▼
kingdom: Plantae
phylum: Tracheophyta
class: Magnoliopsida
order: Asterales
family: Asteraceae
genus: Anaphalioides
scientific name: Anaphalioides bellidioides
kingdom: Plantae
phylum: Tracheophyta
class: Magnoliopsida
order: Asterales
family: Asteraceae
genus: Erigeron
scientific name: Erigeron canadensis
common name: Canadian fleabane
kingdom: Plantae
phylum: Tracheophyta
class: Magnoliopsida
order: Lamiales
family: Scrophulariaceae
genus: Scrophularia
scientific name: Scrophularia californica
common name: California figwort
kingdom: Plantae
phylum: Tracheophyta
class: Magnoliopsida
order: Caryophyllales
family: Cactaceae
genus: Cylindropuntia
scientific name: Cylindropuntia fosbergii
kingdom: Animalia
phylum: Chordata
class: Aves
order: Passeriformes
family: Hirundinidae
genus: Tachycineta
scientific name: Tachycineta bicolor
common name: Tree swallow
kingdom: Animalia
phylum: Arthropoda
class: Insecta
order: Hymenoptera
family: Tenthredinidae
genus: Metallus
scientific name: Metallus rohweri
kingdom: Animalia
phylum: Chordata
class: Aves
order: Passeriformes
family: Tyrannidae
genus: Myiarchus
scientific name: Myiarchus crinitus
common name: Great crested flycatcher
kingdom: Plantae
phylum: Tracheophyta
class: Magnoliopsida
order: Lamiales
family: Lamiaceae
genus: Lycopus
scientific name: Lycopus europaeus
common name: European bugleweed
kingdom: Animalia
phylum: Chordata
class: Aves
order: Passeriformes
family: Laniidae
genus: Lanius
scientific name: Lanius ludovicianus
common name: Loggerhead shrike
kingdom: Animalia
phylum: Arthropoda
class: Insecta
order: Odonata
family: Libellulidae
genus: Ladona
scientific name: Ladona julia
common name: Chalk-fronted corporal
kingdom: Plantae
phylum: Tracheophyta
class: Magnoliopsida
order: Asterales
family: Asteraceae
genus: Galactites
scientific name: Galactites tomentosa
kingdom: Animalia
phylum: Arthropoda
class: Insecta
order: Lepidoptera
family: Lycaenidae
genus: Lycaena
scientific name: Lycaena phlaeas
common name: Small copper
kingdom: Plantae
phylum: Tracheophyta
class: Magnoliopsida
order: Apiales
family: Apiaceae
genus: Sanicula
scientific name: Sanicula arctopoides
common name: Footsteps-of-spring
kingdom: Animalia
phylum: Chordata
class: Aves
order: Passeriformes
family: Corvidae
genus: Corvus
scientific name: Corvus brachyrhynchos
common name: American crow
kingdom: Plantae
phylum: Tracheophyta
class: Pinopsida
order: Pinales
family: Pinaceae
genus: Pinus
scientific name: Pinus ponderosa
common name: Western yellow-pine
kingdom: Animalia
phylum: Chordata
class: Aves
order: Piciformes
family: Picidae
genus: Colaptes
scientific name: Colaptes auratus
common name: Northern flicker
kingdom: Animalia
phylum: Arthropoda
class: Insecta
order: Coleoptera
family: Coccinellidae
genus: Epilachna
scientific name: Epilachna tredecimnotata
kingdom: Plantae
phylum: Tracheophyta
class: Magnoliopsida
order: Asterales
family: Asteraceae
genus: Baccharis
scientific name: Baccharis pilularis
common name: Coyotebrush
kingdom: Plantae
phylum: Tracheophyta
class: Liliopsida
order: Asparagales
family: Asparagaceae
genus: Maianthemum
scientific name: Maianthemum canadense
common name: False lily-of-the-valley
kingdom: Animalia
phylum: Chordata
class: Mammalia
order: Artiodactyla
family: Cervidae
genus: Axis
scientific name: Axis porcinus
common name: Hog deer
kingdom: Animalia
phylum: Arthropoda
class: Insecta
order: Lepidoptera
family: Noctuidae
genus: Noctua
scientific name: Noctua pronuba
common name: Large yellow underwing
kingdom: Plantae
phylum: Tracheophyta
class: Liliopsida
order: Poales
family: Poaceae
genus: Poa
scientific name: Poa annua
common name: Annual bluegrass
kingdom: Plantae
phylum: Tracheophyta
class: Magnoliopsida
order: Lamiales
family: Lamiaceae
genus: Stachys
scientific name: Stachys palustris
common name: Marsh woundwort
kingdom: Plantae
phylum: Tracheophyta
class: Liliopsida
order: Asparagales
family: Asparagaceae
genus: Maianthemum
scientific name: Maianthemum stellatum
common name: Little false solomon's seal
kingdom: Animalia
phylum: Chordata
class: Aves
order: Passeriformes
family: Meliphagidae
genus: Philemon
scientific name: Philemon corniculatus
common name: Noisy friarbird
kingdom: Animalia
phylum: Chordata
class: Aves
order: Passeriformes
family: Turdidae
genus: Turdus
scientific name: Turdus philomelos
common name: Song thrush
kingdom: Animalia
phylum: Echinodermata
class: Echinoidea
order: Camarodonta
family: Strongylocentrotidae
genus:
▲
_Short exercise_:
Please return, word for word, the stretch of the listing from its first line through the line containing "common name: California figwort", including both of those lines.

_Finished answer_:
kingdom: Plantae
phylum: Tracheophyta
class: Magnoliopsida
order: Asterales
family: Asteraceae
genus: Anaphalioides
scientific name: Anaphalioides bellidioides
kingdom: Plantae
phylum: Tracheophyta
class: Magnoliopsida
order: Asterales
family: Asteraceae
genus: Erigeron
scientific name: Erigeron canadensis
common name: Canadian fleabane
kingdom: Plantae
phylum: Tracheophyta
class: Magnoliopsida
order: Lamiales
family: Scrophulariaceae
genus: Scrophularia
scientific name: Scrophularia californica
common name: California figwort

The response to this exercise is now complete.